**Questions on the material:**
• A. From the food and flavors post, extract the passage that begins at the words "Friday, August 13, 2010" and stops after the words "to make sure.".
• B. Can you rewrite the paragraph of the food and flavors post that begins "When I was young" as a short bulleted list that keeps its main facts?
• C. In the food and flavors post, what glaze goes on the chicken?

Friday, August 13, 2010

Parents, Food and Flavors

When I was young, I was lucky that my dad and mom introduced me to many different cultures. They enjoy good food and as kids always had my sister and I try everything they ate. I will admit that when you're seven, chocolate butter on toasted bread is a lot more appealing then raw herring with onions for breakfast. least I tried. When my son recently tried some monk fish liver, I was happy to realize that I'm carrying on the tradition. Even though he didn't care for it, he had a second morsel to make sure.
So, I was a Dutch kid, my grandma was French and I lived in Italy. My wonderful parents were/are also cursed with a "wanderlust" that had us travel quite a bit. I was fortunate to travel all over Europe, Africa and the Middle East. During those formative years, my parents really immersed me in the "flavors" of those different cultures. From food, to music and the languages. One of my favorite memories of those times, was my dad waking me up late at night or early morning on vacation, and venturing out to the local market. He loved trying to talk to the vendors (eventhough he only knew a few words in some those languages) and buying and sampling their food. I'm convinced that my love for people was cultivated on those late nights and early mornings. What I've been hit with lately, is that all those different wonderful "food flavors" I was exposed to, really formed my palate also. My parents taught me to have no fear trying to communicate with people, even if you suck at speaking their language. Even though they never spoke of these things and showed by example, it was their way of being spiritual. To connect with people from all cultures and all walks of life. My dad could talk to everyone and my mom could connect with anyone......they make quite the team.

Lately when I've been cooking, I'm using ingredients and flavors from all over the world and combining them to make some pretty tasty fare. Here's an example of cultures coming together. Chicken with a miso, tahini and garlic glaze.

**Supplied records:**
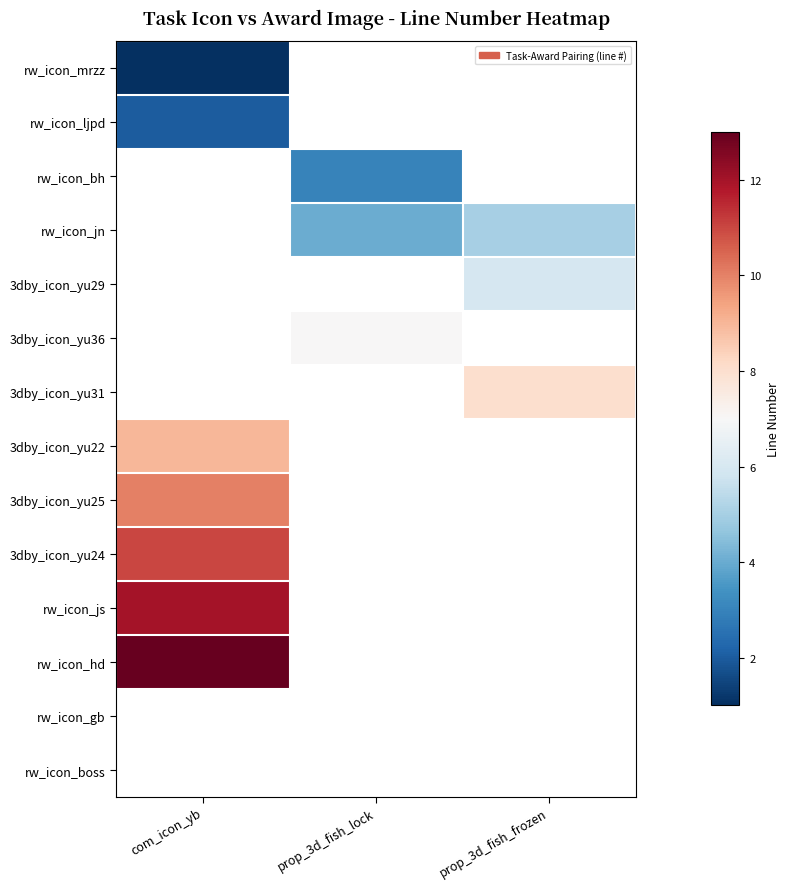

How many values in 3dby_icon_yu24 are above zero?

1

==

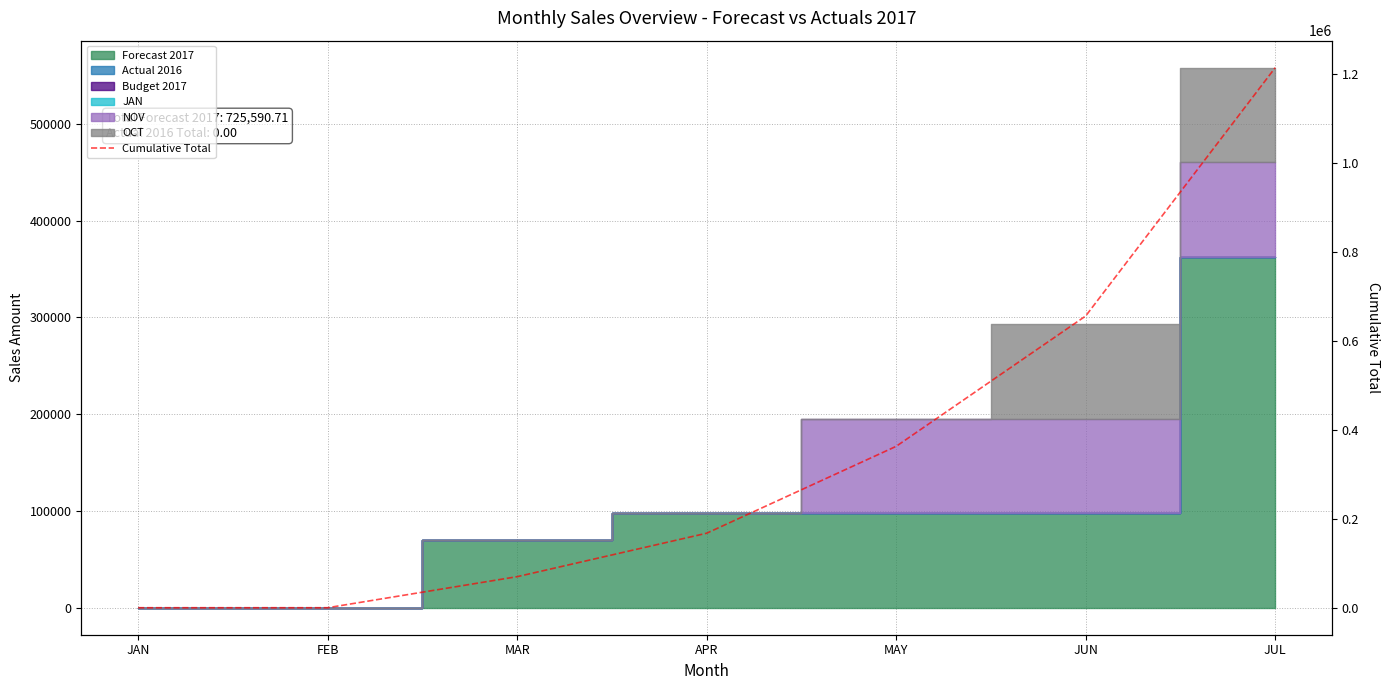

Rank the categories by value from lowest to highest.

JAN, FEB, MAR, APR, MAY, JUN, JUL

**Solutions below:**
• A.
Friday, August 13, 2010

Parents, Food and Flavors

When I was young, I was lucky that my dad and mom introduced me to many different cultures. They enjoy good food and as kids always had my sister and I try everything they ate. I will admit that when you're seven, chocolate butter on toasted bread is a lot more appealing then raw herring with onions for breakfast. least I tried. When my son recently tried some monk fish liver, I was happy to realize that I'm carrying on the tradition. Even though he didn't care for it, he had a second morsel to make sure.

• B.
- The writer's parents introduced the writer to many different cultures, and they had the writer and the writer's sister try everything they ate.
- At age seven, chocolate butter on toasted bread was more appealing than raw herring with onions for breakfast, but the writer at least tried it.
- The writer's son recently tried monk fish liver, which showed the writer is carrying on the tradition.
- The son didn't care for it but had a second morsel to make sure.

• C. A miso, tahini and garlic glaze.